In 1766, the year of Castiglione's passing, Qianlong was presented with six French tapestries. Intrigued, he commissioned tapestries in the French style from workshops in Suzhou. One of the results, on display at the exhibition, depicts a typical Chinese family gathering on New Year's morning, rendered using Western perspective and shading, and complete with a woven Western picture frame.

A celadon ware from the Tang Dynasty (618-907) [Photo/China Daily]


Virtual Discussions

Spee visited Jiangnan for the first time in 1999, to conduct research on a 20th-century art connoisseur from the region. This was followed by a 2015 fellowship at the China Academy of Art in Hangzhou, the former capital of the Southern Song era. Realizing the immense cultural influence of the region, Spee came up with the idea for the current exhibition, which eventually ended up taking her eight years to prepare.

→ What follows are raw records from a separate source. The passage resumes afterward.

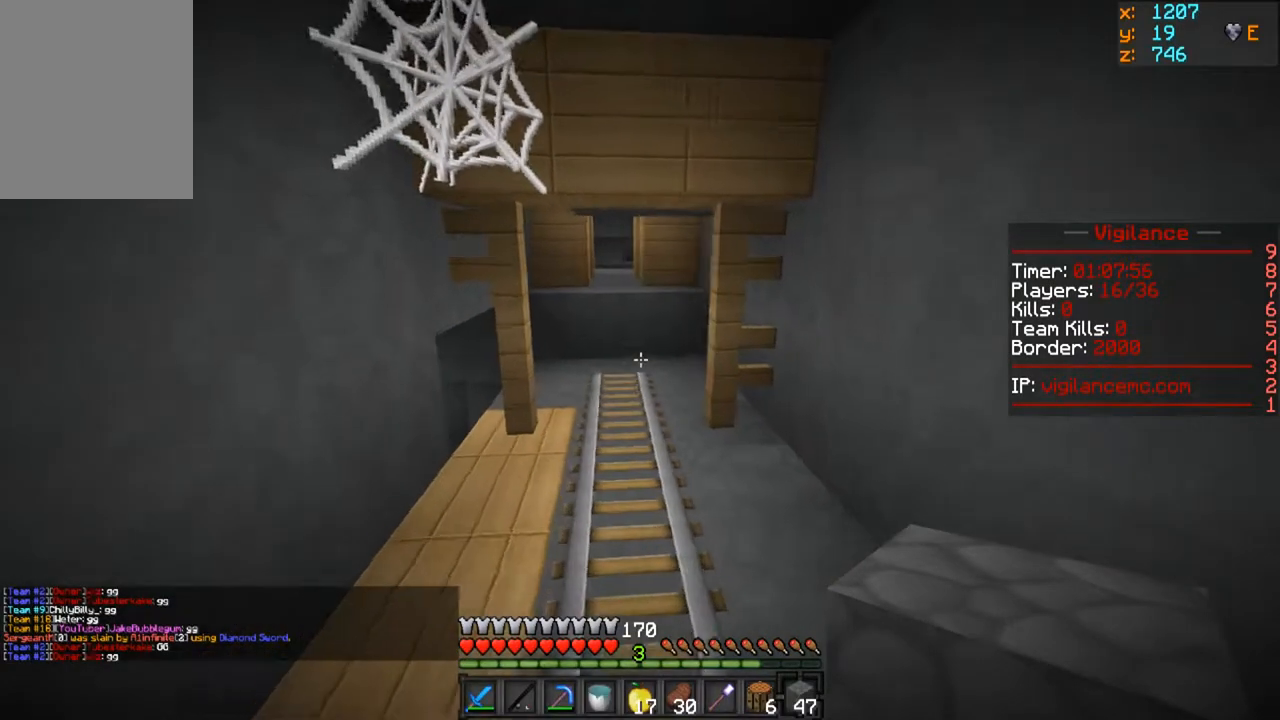
{"keys": ["w"], "mouse": [], "events": [[100, "a", "up"]]}
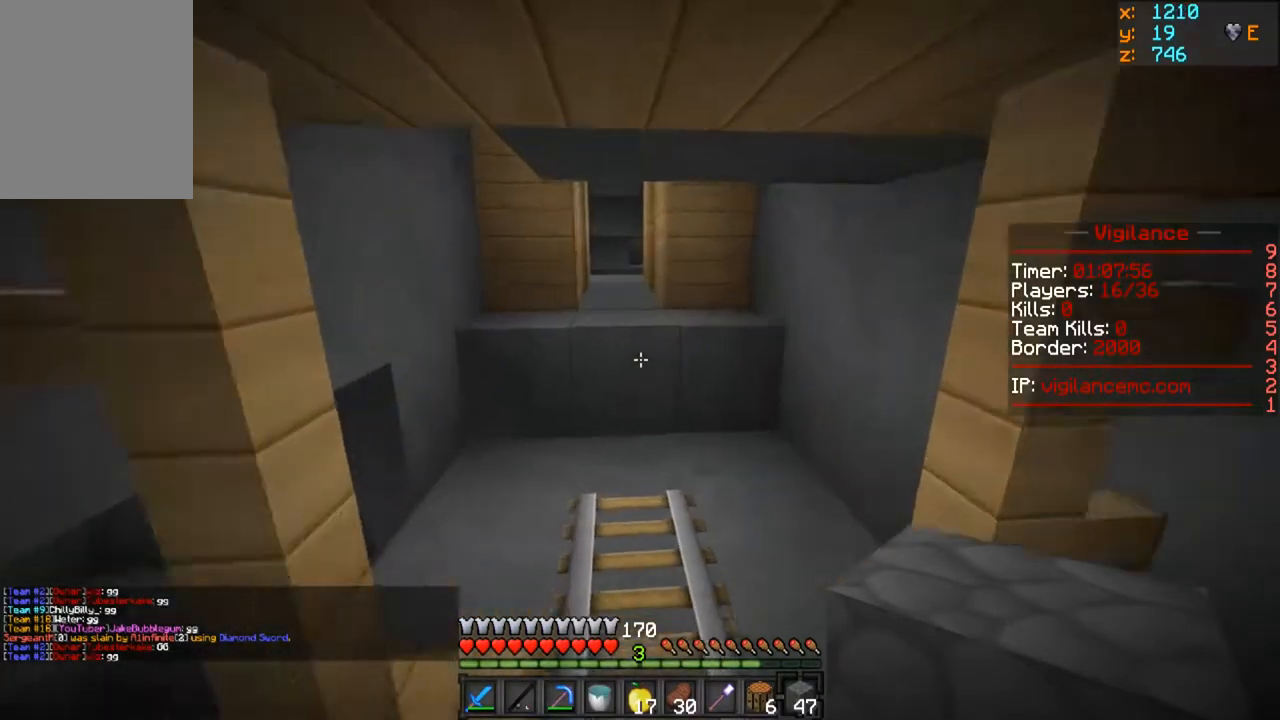
{"keys": ["w"], "mouse": [], "events": []}
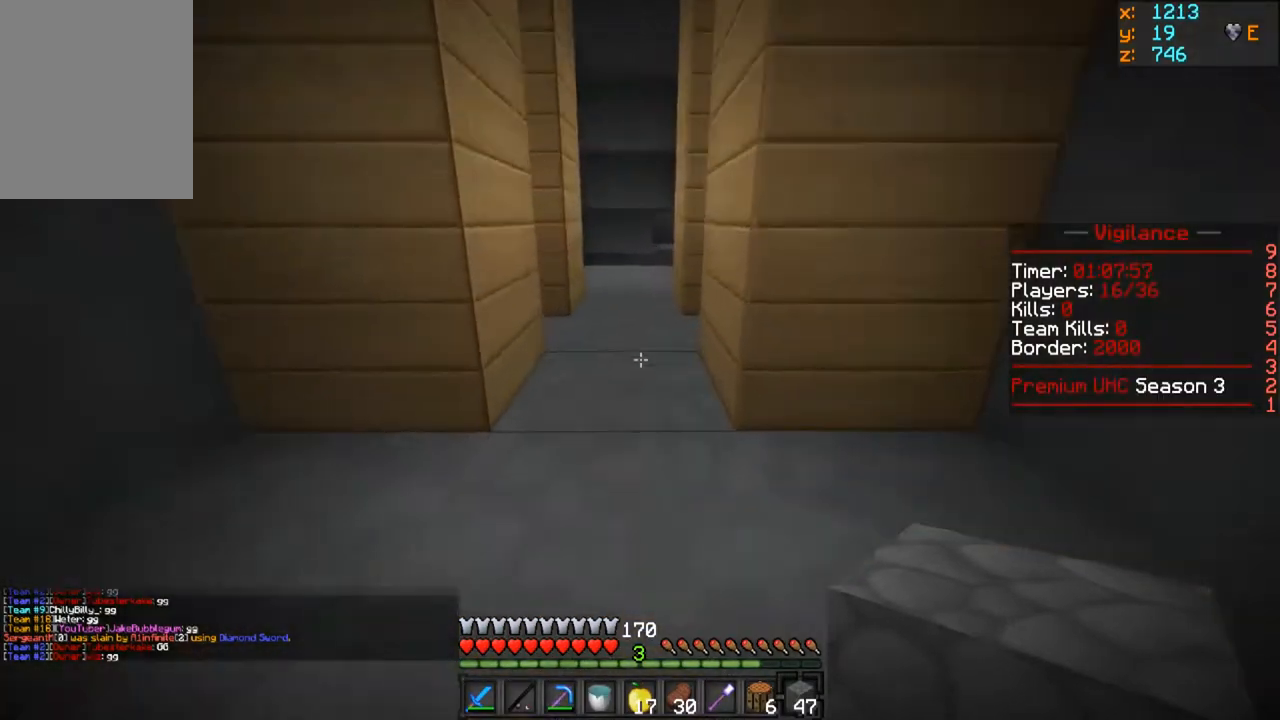
{"keys": ["a", "w"], "mouse": [], "events": [[417, "a", "down"]]}
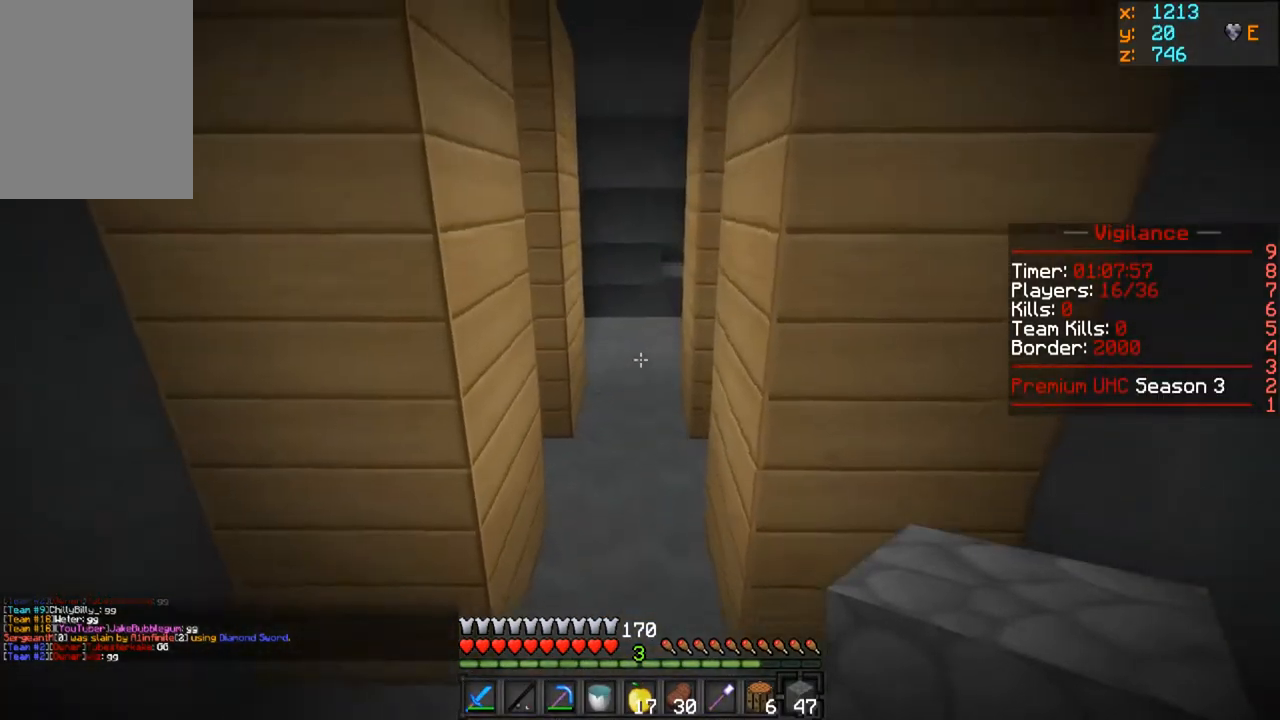
{"keys": ["d", "w"], "mouse": [], "events": [[150, "a", "up"], [467, "d", "down"]]}
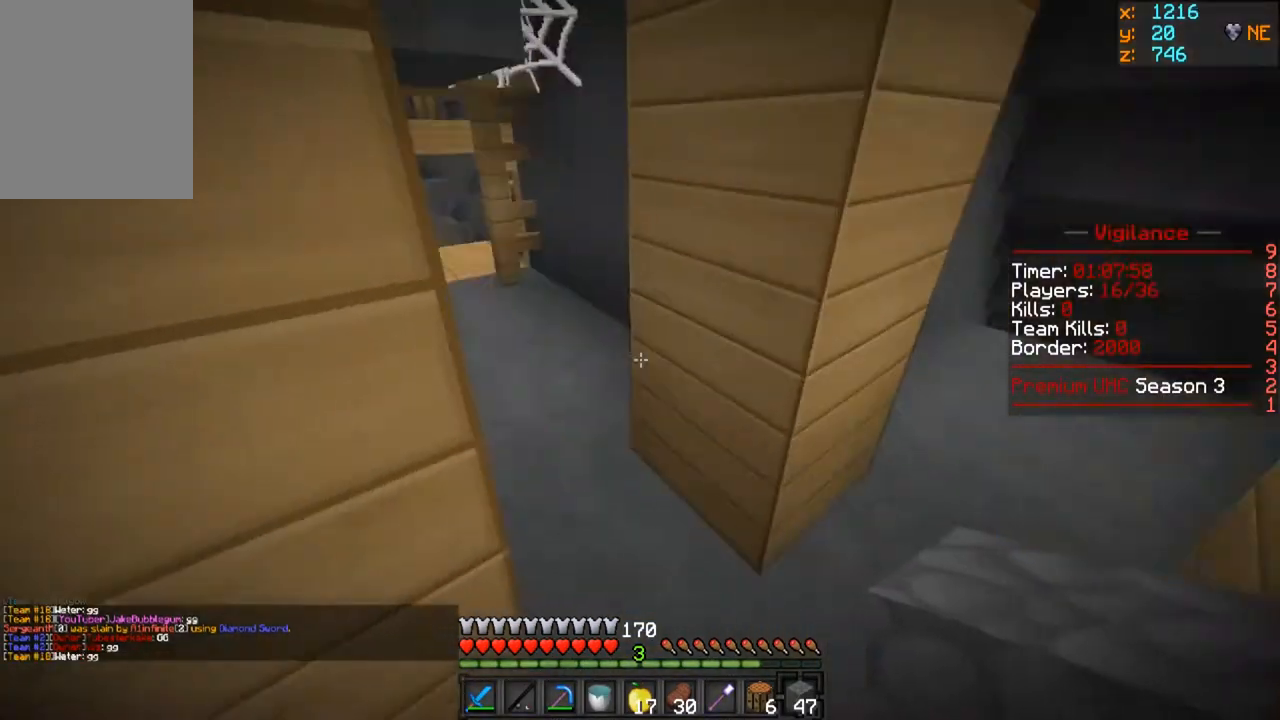
{"keys": [], "mouse": [], "events": [[200, "d", "up"], [267, "w", "up"]]}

Help was enlisted worldwide, including from seven Chinese museums and cultural institutions that have lent exhibits to the show under the auspices of Art Exhibitions China, a governmental body tasked with promoting Chinese cultural heritage overseas.

"A lot of work was carried out during the pandemic through online discussions, and nothing would have been accomplished without the huge amount of trust each side placed in the other," says Shi Wanghuan from AEC, which, back in 1973, took some of China's most prized archaeological finds to the United States for a groundbreaking exhibition, the first since the founding of the People's Republic of China in 1949.

"The director of Beijing's Palace Museum, which contributed to the show, said that when the relationship between the US and China is strained, it's important that we maintain cultural exchanges, to counter the tension and balance it out through art," recalls Spee.

In one of his books partly tracing the history of the European obsession with Chinese porcelain, British ceramist Edmund de Waal wrote: "I want poems that compare white porcelain to smoke coiling up from a chimney, or from incense on an altar, or mist from a valley, or, at the very least, an egret in a paddy field poised."

For those who have entered the world of Jiangnan upon Spee's invitation, that incense could have been burning on the altar of a Buddhist temple; that mist, cloaking Shen Zhou's landscape; and that egret, an exclamation point to the serene beauty of Jiangnan to which, says the curator, "every human being would respond".